MUMBAI, March 20 (Reuters) - Asia's top companies were slightly more upbeat about their business outlook in the first quarter than at the end of last year, despite lingering concerns about the global economy, rising costs and volatile currencies, the latest Thomson Reuters/INSEAD Asia Business Sentiment Survey published on Wednesday showed.
The Thomson Reuters/INSEAD Asia Business Sentiment Index climbed 2 points to 65 in March, rising for the second consecutive quarter. The had index dropped to 62 in September, a fall of 7 points from the June survey, before nudging up 1 point in December.
A reading above 50 indicates an overall positive outlook.
AUSTRALIA: SIGNIFICANTLY BETTER (INDEX AT 63 vs 53 Q4)
Business confidence among companies in Australia improved for the third successive quarter, propelling the country's sentiment index to its highest level since the first quarter of 2012. Fewer participants were worried about the global economy, though rising prices were a concern.
Of the eight respondents, two companies were positive while six were neutral about the business outlook. In the previous quarter when there were 19 respondents, four were positive, 12 neutral and three negative.
Fewer than 50 percent of the participants said world economic uncertainty was their top worry, a big shift from nearly three-quarters in the December survey. Three companies said their new orders increased, while five said orders were the same.

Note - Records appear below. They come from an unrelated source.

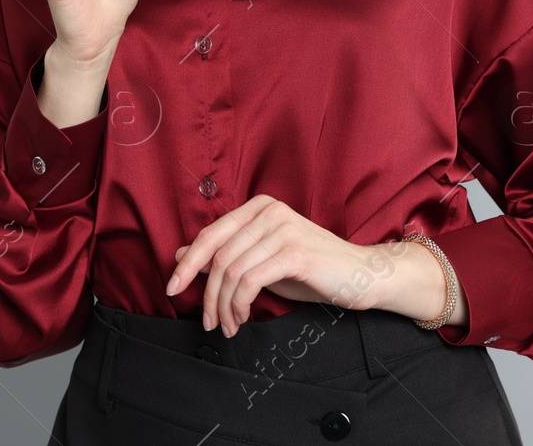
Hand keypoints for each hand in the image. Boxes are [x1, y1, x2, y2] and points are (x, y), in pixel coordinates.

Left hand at [165, 195, 396, 336]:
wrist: (360, 275)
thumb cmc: (312, 270)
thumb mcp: (261, 262)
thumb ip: (225, 257)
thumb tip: (181, 255)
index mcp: (259, 207)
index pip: (210, 234)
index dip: (187, 264)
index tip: (172, 288)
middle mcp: (269, 211)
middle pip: (219, 256)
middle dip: (207, 294)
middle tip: (207, 320)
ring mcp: (282, 229)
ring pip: (232, 271)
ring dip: (224, 306)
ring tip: (228, 325)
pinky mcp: (294, 252)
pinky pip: (250, 281)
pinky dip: (239, 305)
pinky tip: (242, 318)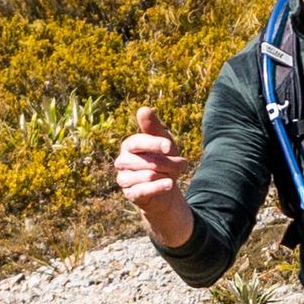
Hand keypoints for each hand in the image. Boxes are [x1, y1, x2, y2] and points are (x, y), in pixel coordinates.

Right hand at [114, 105, 194, 246]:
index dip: (154, 143)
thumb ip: (153, 127)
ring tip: (173, 176)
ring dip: (164, 175)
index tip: (169, 146)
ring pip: (145, 175)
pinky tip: (169, 184)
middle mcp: (122, 161)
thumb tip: (143, 109)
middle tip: (181, 164)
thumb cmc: (163, 161)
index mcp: (129, 145)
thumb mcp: (163, 142)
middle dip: (166, 162)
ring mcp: (124, 179)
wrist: (164, 189)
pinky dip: (158, 187)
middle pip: (144, 160)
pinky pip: (142, 190)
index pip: (138, 142)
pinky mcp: (130, 194)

CHINA: DOWNBEAT, MATCHES ALL-TIME LOW (INDEX AT 50 VS 64 IN Q4)
Corporate sentiment in China turned shaky after a rebound in December, weighed down by global economic uncertainty and rising prices. All eight respondents were neutral on their business outlook, but the index slumped to match a record low struck in the September survey.
Three companies said the world economy was their biggest concern, two cited inflation, and one said other risks were a primary worry. One respondent said employment levels improved, compared with three in the previous survey. While two said new orders were higher, five said they remained the same.
INDIA: LOSES STEAM (INDEX AT 80 VS 100 IN Q4)
Citing rising costs as the biggest hurdle, companies in India tempered their outlook to pull the index down from December's level.
Of five respondents, three were positive and two neutral, a significant change from all seven who were positive in the previous quarter. Three companies said rising prices were the biggest challenge, while one cited other risks.
No one saw the global economy as a worry, compared with three in the previous survey. Four companies said new orders were higher, while one said sales remained the same.
Lupin Ltd, India's fourth-largest drugmaker by sales, was among the participants.
JAPAN: SLIGHT IMPROVEMENT (INDEX AT 50 VS 44 IN Q4)
Business sentiment in Japan was slightly better, but the global economic environment, volatile currency fluctuations and rising costs remained major roadblocks to any strong rebound from the 2012 low struck in December.
Off the 22 respondents, which included Daiichi Sankyo Co Ltd, Toshiba Corp, Hitachi Ltd and Sharp Corp, one was positive on the outlook, one negative and 20 neutral. In the previous survey, two participants were negative and none positive.
Ten companies said the world economy posed the biggest challenge, while five cited currency swings and four said rising costs were their primary concern.
SOUTH KOREA: STEADY (INDEX UNCHANGED AT 50)
Business confidence was unchanged for the second quarter in a row, after its September pullback from its lowest level since the third quarter of 2011.
All 13 respondents, including Hyundai Heavy Industries Co Ltd, were neutral about their outlook. An overwhelming majority said the global economy was their top business risk, while three saw foreign exchange volatility as a concern.
TAIWAN: SURGES TO HIGHEST SINCE YEAR AGO (INDEX AT 88 VS 33 IN Q4)
Optimism returned to lift Taiwan's sentiment index to its highest level since a year earlier, up from deep in negative territory in December.
Three out of four respondents turned positive in their outlook, compared with none in the previous survey. Most companies saw economic uncertainty as the biggest risk to their business, while one said currency swings posed the top worry.
Acer Inc and Yuanta Financial Holdings Co were among those taking part in the survey.
SOUTHEAST ASIA: MOSTLY UPBEAT (PHILIPPINES, MALAYSIA AT 100; SINGAPORE AT 61; INDONESIA 75; THAILAND 60)
Sentiment in Southeast Asia was mostly optimistic, with Malaysia and the Philippines maintaining their unanimous confidence as all 13 respondents from the two countries were optimistic about their business outlook.
Singapore's confidence strengthened, with two out of nine companies reporting positive sentiment, while eight said the global economy remained the biggest risk.
Thailand's sentiment index dropped to its lowest level since the third quarter of 2012, with just one out of five respondents positive about the business outlook, compared with three who were positive in the earlier survey.
Indonesia, the region's biggest economy, eased slightly but three respondents were positive on the their outlook, up from two in the last quarter.
** Companies sampled for the survey may change from one quarter to the next.